O problema não está nos mecanismos, mas no seu respaldo. Existem conselhos em diferentes níveis que tem como função acompanhar as políticas e balizar as ações implementadas. Mas muitas vezes não há legitimidade

Os conselhos deveriam ser órgãos privilegiados do debate sobre a política pública justamente por que sua atuação exige que seus membros exercitem a cidadania.

CFEMEA - A SEPPIR promoveu a I Conferência Nacional de Promoção da Igualdade Racial (CONAPIR). Como foi a participação da sociedade civil no evento? No que diz respeito à população negra, o debate sobre a Marcha Zumbi +10 pôde ser aprofundado?

Lúcia Xavier - Efetivamente a Conferência contou somente com os grupos mais envolvidos no combate ao racismo - negros, ciganos, judeus, palestinos e indígenas. A presença de outras organizações da sociedade civil do campo progressista foi rara. A participação da população negra foi intensa desde a mobilização para a participação nas conferências municipais até a plenária final da I CONAPIR. Muito do que já havia sido tratado nas outras conferências nacionais foi aproveitado para o documento final. Apesar do momento histórico em que a população negra é chamada para discutir as políticas públicas de seu interesse, todo o processo foi permeado por uma crítica acerca da validade das decisões tomadas na Conferência e de como elas seriam colocadas em prática, especialmente no Plano Plurianual.

De certa forma o debate sobre a Marcha pode ser aprofundado, guardando as distintas funções de cada ação. A Conferência foi uma ação do governo para corrigir as políticas públicas que já vem realizando. E a Marcha será a manifestação da população negra para exigir o seu direito a vida com dignidade e respeito.

CFEMEA - Como foi a visibilidade da Conferência? A mídia contribuiu para levar as discussões para toda a sociedade?

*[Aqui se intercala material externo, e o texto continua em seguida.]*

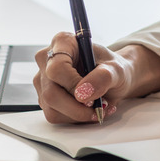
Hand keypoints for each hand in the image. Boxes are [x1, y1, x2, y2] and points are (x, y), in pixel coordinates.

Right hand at [33, 33, 159, 123]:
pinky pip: (55, 115)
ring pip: (52, 107)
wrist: (112, 77)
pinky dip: (75, 118)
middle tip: (99, 107)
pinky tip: (88, 110)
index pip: (56, 68)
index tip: (91, 93)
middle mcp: (47, 60)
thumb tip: (82, 94)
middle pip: (51, 92)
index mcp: (62, 43)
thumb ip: (102, 78)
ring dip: (79, 114)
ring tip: (99, 107)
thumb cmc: (112, 68)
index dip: (73, 85)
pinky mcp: (44, 97)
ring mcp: (43, 80)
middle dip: (78, 107)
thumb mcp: (116, 69)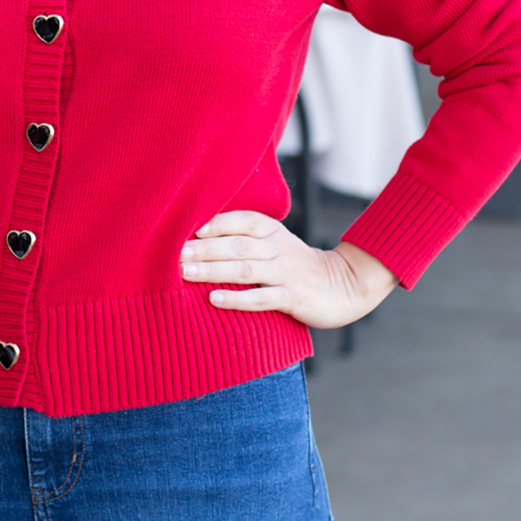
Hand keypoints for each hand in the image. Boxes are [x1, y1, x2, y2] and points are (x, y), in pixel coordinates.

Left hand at [180, 212, 397, 327]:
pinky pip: (262, 297)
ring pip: (245, 269)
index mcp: (273, 232)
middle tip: (176, 253)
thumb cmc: (298, 266)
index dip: (217, 222)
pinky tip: (215, 299)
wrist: (345, 286)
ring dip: (213, 270)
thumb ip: (246, 240)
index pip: (242, 220)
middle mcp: (278, 248)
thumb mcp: (277, 244)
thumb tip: (199, 238)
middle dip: (204, 248)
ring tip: (186, 273)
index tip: (190, 228)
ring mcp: (286, 273)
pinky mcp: (293, 297)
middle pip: (237, 245)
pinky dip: (237, 298)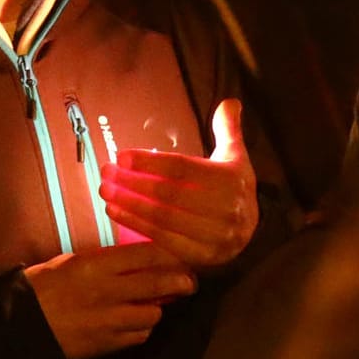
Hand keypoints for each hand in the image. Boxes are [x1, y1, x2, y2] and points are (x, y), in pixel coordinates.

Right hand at [24, 243, 195, 358]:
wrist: (19, 325)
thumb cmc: (44, 286)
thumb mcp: (74, 262)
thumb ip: (108, 261)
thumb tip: (142, 262)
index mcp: (96, 265)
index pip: (147, 255)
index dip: (170, 255)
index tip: (182, 257)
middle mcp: (107, 291)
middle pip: (158, 284)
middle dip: (180, 282)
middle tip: (190, 282)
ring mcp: (109, 321)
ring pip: (153, 314)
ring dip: (157, 308)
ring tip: (152, 305)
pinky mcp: (107, 344)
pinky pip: (139, 336)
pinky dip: (142, 329)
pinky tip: (135, 323)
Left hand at [99, 100, 258, 269]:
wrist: (253, 231)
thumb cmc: (233, 188)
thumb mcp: (237, 156)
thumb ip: (229, 129)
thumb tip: (229, 102)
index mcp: (229, 180)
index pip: (182, 169)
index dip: (150, 162)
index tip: (122, 156)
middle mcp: (224, 208)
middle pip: (168, 194)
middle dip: (132, 183)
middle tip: (106, 173)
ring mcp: (213, 235)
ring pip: (163, 219)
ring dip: (129, 205)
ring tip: (106, 192)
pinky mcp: (201, 256)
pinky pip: (163, 240)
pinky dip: (137, 226)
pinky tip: (116, 213)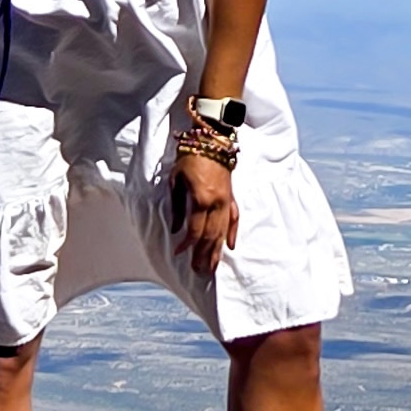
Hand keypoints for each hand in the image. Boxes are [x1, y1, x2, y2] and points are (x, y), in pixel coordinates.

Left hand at [174, 147, 240, 275]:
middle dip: (203, 255)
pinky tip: (231, 246)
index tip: (179, 253)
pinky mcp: (232, 196)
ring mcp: (227, 200)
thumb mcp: (176, 181)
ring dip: (217, 250)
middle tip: (198, 272)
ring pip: (223, 231)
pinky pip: (235, 218)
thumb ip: (177, 207)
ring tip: (212, 267)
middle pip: (211, 236)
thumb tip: (176, 230)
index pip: (195, 230)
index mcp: (202, 200)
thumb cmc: (190, 157)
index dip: (187, 244)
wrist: (212, 139)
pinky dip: (233, 233)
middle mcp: (217, 203)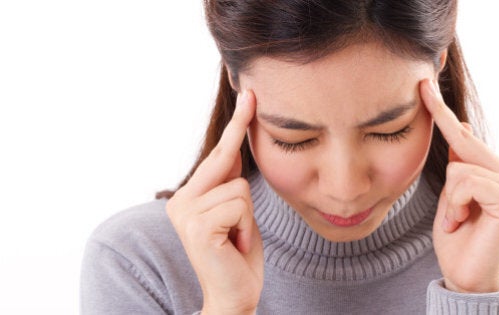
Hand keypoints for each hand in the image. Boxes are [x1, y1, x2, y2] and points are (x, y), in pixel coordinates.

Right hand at [166, 90, 262, 313]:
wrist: (234, 295)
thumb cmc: (238, 253)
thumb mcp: (236, 211)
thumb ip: (229, 182)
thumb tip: (232, 148)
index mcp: (188, 195)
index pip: (218, 154)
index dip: (236, 125)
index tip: (248, 93)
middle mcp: (180, 200)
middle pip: (226, 162)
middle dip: (241, 166)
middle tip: (246, 172)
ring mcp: (185, 212)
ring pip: (240, 187)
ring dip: (248, 217)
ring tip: (237, 239)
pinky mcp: (198, 225)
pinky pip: (240, 205)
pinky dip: (247, 227)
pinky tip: (234, 245)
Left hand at [421, 79, 498, 292]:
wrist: (465, 273)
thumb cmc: (456, 235)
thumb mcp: (450, 194)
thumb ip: (458, 164)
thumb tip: (462, 127)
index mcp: (494, 169)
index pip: (462, 134)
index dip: (440, 110)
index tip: (423, 84)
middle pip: (461, 144)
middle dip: (445, 161)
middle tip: (450, 190)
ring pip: (458, 167)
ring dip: (449, 200)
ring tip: (459, 221)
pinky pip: (465, 182)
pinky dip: (455, 206)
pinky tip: (462, 223)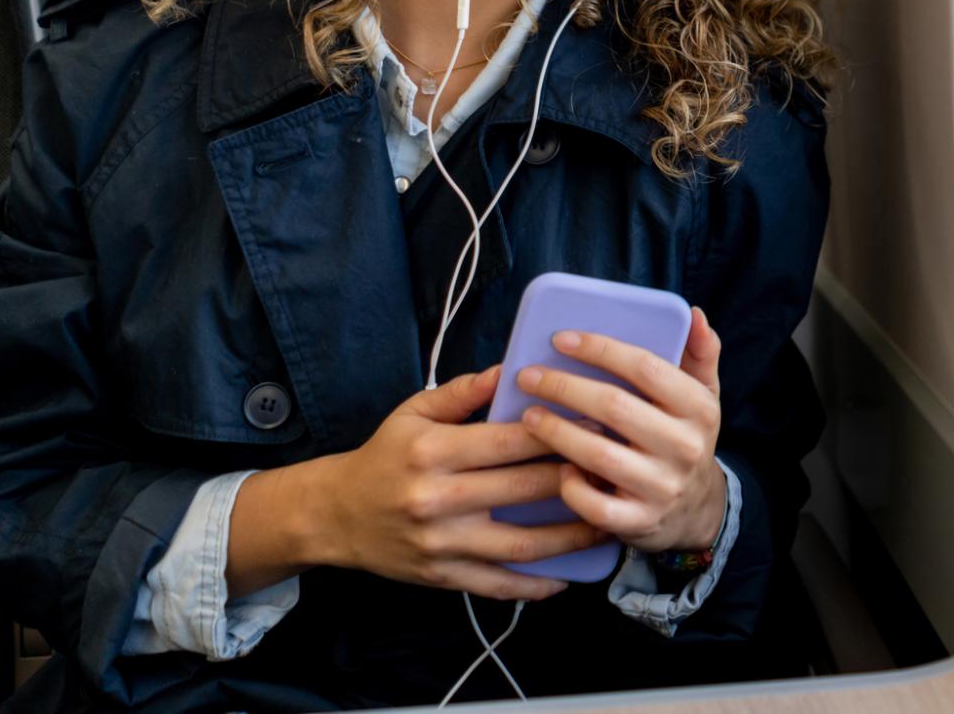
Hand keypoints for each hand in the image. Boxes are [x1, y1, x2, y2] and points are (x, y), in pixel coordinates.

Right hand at [282, 365, 608, 601]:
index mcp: (434, 451)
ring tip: (610, 522)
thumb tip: (510, 369)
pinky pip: (498, 584)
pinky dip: (536, 584)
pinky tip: (568, 575)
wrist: (336, 515)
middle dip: (576, 480)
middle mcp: (438, 499)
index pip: (507, 441)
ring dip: (571, 536)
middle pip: (523, 490)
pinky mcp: (443, 576)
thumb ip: (463, 392)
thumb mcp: (413, 411)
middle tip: (617, 470)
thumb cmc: (384, 456)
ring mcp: (442, 543)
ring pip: (521, 544)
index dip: (557, 433)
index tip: (596, 425)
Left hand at [516, 307, 726, 553]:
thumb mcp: (703, 395)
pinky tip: (558, 469)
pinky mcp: (640, 522)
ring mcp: (662, 487)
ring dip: (557, 432)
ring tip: (528, 416)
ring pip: (600, 455)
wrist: (698, 509)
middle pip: (615, 407)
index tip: (559, 339)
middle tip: (528, 376)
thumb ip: (699, 353)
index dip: (600, 349)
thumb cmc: (685, 437)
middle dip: (565, 387)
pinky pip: (597, 506)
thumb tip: (694, 313)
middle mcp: (685, 447)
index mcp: (698, 408)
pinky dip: (572, 488)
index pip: (645, 368)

Lúcia Xavier - Em relação à cobertura, só houve aquela oficial, gerada e transmitida pela TV Senado. A chamada imprensa negra, veículos de caráter alternativo e de iniciativa da comunidade negra, é que esteve presente, levando informações e opiniões acerca do processo às organizações que não estiveram na Conferência. A ausência de tratamento por parte da mídia é um sinal importante e revela como a questão é tratada no dia-a-dia na sociedade.O assunto não desperta o interesse da imprensa, a difusão do conteúdo de interesse da comunidade negra é uma prática da própria população.